DOCUMENT EXTRACT.
________________________________________

Each item occupies a single inventory slot, and players can carry up to three items at a time. In addition to purchased items, players may discover items scattered randomly throughout the Old World environment. Artifacts, which provide a slight view count boost when recorded, are unpurchasable items that may have unique hazardous effects. Artifacts cannot be transported back to Sky Island, and any items left in the Old World are permanently lost.

=== Monsters ===
As of the May 2024 update, Content Warning features 32 monsters. These monsters interact with players in different ways. Some monsters include:

One of the monsters players can find while exploring

- Snail: A slow, bipedal creature with a shell on its back and a hollow face. It will chase players until it comes into contact with one, temporarily holding them and depleting their health over time.
- Bomber: A creature that will stalk the player from a distance before throwing a bomb at them. The bomb has slow projectile speed and takes some time to detonate, dealing damage in a blast radius and knocking back any player caught within.
- Knifo: A small ghost-like creature with a knife that it uses to stab the player. When running at the player, it makes noises that resemble a child laughing.
- Slurper: A star-shaped creature that sits on the roofs of buildings. If the player walks under it, it will grab them and slowly damage them until they die.

________________________________________

TASK LIST.
1 - For the passage on items and monsters, decide whether each statement agrees with it, answering yes or no and quoting the words that settle it: (a) Players can carry up to five items at a time. (b) Artifacts can be bought. (c) The Slurper sits on the roofs of buildings.
2 - Repeat the passage on items and monsters word for word, starting at "Each item occupies" and ending at "are permanently lost.".

PROVIDED MATERIAL.
________________________________________

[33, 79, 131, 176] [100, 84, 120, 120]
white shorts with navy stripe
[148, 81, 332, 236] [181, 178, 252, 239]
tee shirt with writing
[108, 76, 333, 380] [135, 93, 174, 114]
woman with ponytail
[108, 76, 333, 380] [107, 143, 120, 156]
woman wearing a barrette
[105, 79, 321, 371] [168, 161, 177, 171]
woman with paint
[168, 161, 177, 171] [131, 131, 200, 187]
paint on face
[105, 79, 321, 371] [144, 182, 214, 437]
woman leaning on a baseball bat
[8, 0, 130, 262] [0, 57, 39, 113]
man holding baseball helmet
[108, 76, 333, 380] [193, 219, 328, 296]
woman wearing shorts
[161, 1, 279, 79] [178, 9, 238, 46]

________________________________________

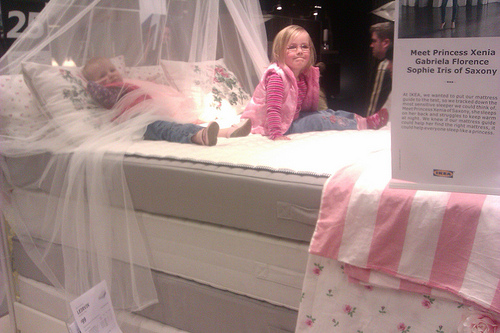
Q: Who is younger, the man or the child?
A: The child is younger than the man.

________________________________________

EXERCISE SOLUTIONS.
1 -
(a) No: "players can carry up to three items at a time."
(b) No: "are unpurchasable items"
(c) Yes: "A star-shaped creature that sits on the roofs of buildings."

2 -
Each item occupies a single inventory slot, and players can carry up to three items at a time. In addition to purchased items, players may discover items scattered randomly throughout the Old World environment. Artifacts, which provide a slight view count boost when recorded, are unpurchasable items that may have unique hazardous effects. Artifacts cannot be transported back to Sky Island, and any items left in the Old World are permanently lost.